Requirement — Which lines in the entries below contain the string "tangentPropagation"? Extract each of them in full, treating the match as case-sensitive.

START

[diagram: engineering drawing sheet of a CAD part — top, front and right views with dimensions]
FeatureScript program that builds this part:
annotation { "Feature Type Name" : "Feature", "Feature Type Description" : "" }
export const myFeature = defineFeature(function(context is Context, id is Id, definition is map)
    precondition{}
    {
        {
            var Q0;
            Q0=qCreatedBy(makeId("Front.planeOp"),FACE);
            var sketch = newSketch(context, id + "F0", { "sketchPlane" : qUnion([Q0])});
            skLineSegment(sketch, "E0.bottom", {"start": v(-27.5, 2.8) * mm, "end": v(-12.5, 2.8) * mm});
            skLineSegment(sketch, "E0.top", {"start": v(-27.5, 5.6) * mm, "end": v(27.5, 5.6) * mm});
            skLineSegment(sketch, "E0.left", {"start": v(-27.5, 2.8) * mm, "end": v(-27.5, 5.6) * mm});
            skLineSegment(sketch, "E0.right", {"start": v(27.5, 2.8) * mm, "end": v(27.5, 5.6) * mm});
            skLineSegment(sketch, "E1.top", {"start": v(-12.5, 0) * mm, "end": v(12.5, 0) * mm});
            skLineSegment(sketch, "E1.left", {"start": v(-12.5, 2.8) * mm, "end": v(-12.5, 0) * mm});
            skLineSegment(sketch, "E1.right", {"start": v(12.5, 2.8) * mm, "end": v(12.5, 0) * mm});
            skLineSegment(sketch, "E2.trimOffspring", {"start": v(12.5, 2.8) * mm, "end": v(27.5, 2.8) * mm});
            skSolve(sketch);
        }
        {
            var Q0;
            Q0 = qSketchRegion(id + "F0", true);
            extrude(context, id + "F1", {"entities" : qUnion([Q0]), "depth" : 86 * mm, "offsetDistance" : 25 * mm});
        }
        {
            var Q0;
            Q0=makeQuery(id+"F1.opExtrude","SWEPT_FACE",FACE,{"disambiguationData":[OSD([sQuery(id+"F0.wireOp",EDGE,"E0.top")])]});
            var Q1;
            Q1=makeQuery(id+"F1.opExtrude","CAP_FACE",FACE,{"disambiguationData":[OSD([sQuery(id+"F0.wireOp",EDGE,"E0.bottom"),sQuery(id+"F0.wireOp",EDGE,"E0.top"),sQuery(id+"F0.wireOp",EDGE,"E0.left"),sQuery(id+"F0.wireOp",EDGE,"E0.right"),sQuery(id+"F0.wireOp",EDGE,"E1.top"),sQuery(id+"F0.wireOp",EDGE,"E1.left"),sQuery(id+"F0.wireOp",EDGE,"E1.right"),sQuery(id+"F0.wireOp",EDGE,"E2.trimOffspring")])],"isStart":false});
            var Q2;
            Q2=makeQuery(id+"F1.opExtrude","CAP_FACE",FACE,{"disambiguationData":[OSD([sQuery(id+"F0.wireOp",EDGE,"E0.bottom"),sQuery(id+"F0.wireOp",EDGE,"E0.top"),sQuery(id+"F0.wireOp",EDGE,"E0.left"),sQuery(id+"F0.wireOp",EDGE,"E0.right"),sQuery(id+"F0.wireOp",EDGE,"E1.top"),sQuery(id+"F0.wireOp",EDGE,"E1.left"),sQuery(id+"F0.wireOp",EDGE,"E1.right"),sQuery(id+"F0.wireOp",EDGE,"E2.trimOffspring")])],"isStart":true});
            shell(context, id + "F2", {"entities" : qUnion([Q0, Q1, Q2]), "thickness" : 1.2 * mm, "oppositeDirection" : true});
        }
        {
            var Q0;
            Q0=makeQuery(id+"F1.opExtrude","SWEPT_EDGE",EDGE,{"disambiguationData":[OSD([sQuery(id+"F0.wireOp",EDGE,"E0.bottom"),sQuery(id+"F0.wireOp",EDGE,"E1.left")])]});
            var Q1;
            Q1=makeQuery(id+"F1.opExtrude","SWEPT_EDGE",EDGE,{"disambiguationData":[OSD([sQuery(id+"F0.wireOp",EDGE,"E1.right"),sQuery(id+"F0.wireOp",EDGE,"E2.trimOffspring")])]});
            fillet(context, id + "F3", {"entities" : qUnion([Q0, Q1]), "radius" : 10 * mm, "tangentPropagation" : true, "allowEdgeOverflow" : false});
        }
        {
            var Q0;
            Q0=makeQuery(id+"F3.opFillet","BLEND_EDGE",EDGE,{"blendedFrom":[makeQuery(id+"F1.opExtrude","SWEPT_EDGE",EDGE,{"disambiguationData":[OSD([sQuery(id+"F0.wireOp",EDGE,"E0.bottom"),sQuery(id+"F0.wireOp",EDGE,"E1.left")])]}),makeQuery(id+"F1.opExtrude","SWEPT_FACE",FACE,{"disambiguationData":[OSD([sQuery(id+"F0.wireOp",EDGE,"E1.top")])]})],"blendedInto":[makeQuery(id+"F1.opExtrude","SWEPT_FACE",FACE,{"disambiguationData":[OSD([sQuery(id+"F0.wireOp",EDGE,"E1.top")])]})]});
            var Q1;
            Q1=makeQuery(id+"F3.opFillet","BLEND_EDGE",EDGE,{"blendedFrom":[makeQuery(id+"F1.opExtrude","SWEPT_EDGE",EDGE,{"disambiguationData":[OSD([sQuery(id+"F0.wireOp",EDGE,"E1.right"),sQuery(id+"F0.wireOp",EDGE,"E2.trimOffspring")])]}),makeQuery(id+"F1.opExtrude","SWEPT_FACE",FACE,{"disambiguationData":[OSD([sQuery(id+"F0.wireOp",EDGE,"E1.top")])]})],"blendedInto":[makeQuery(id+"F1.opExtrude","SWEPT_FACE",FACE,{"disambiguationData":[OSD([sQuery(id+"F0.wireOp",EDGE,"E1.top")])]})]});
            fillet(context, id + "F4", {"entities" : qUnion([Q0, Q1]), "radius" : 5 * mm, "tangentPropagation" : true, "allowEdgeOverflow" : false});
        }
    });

END

Complete output —
            fillet(context, id + "F3", {"entities" : qUnion([Q0, Q1]), "radius" : 10 * mm, "tangentPropagation" : true, "allowEdgeOverflow" : false});
            fillet(context, id + "F4", {"entities" : qUnion([Q0, Q1]), "radius" : 5 * mm, "tangentPropagation" : true, "allowEdgeOverflow" : false});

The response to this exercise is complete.